Working together on big data

Every day more than 2.5 quintillion (that’s 1 with 18 zeros after it!) bytes of data are created, and its growing every day. What are the possibilities that could be unleashed by analysing and applying that data to solve some of the globe’s most pressing challenges? 

Could analysing anonymised health data help to cure disease? Could we use traffic data to ensure a smoother run for commuters and freight? Or could we even track Twitter feeds to pinpoint the next breakout of the flu? 

And what role for academia in this data science revolution? 

In August, WUN hosted a workshop at the University of Rochester to explore the possibilities in this burgeoning field of data science. 29 participants representing eleven WUN institutions discussed issues across three topical areas:

  • Computing Resources, IT infrastructure, and Data Management/Preservation;
  • Social Networks and Data Mining;
  • Biomedical Informatics and Health Prediction.

The workshop commenced with an introductory welcome by Dr. Peter Lennie, Provost of the University of Rochester, noting that he hoped the workshop would allow participants to explore the role for data science across WUN as well as to forge broader partnerships in data science. 

The workshop identified the main issues currently driving data science:

  • data science educational and training requirements;
  • data integrity;
  • distributed data and data integration from various sources;
  • size and scale of data sets and rapidity of their emergence;
  • information and governance related to large-scale data, especially concerning healthcare records, and the need for public awareness and engagement;
  • data storage, including the need for long-term curation and preservation, and the associated costs.

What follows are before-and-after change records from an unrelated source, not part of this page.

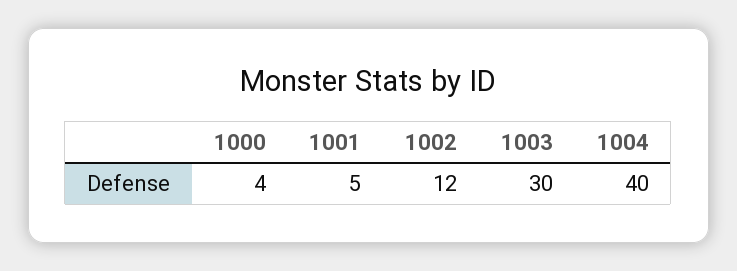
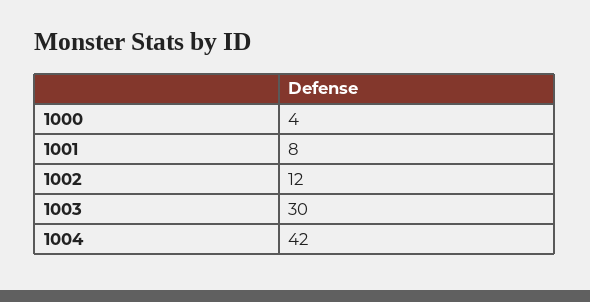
  {
    "1000": 4,
-   "1001": 5,
+   "1001": 8,
    "1002": 12,
    "1003": 30,
-   "1004": 40
+   "1004": 42
  }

Speakers also addressed the academic challenges of working in this new field: traditional academic metrics of publications and grants are generally unsuitable for measuring contributions in this area and more consideration of this challenge is needed. 

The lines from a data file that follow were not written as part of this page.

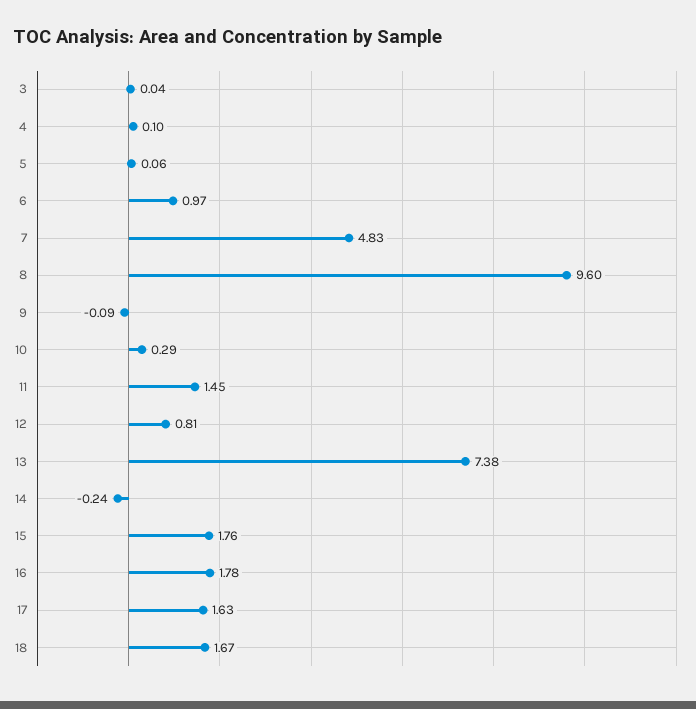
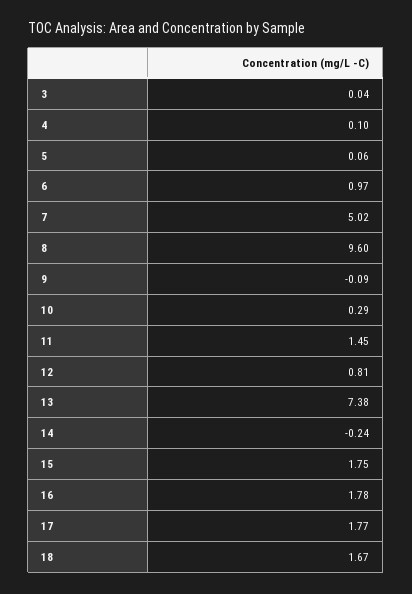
  {
    "3": 0.04,
    "4": 0.1,
    "5": 0.06,
    "6": 0.97,
-   "7": 4.83,
+   "7": 5.02,
    "8": 9.6,
    "9": -0.09,
    "10": 0.29,
    "11": 1.45,
    "12": 0.81,
    "13": 7.38,
    "14": -0.24,
-   "15": 1.76,
+   "15": 1.75,
    "16": 1.78,
-   "17": 1.63,
+   "17": 1.77,
    "18": 1.67
  }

The workshop identified three key avenues through which WUN, as a network of leading universities, can have meaningful impact in the field of data science: 

  • Student Mobility: a range of options were discussed that would create international training options for students earning an MS in data science (or similar) at WUN institutions. Participants were also interested in creating or leveraging paradigms for doctoral and undergraduate students, which could include summer programs or workshops in addition to longer training programs.
  • Distributed Data Sharing & Analysis: WUN could play a particularly important role in facilitating the process for data sharing and analysis, perhaps by linking and leveraging the libraries of member institutions. In addition, linked data and collaborative repositories could play a role in addressing the needs of data storage and curation. Data science could also provide solutions to help WUN better map and leverage the resources and infrastructure within its network of members.
  • Joint Data Science Research Projects & Events: Network collaboration can result in innovative research programs at the cutting edge of data science.

These options will be explored more fully over the coming months, with funding from the WUN Research Development Fund available to catalyze outcomes.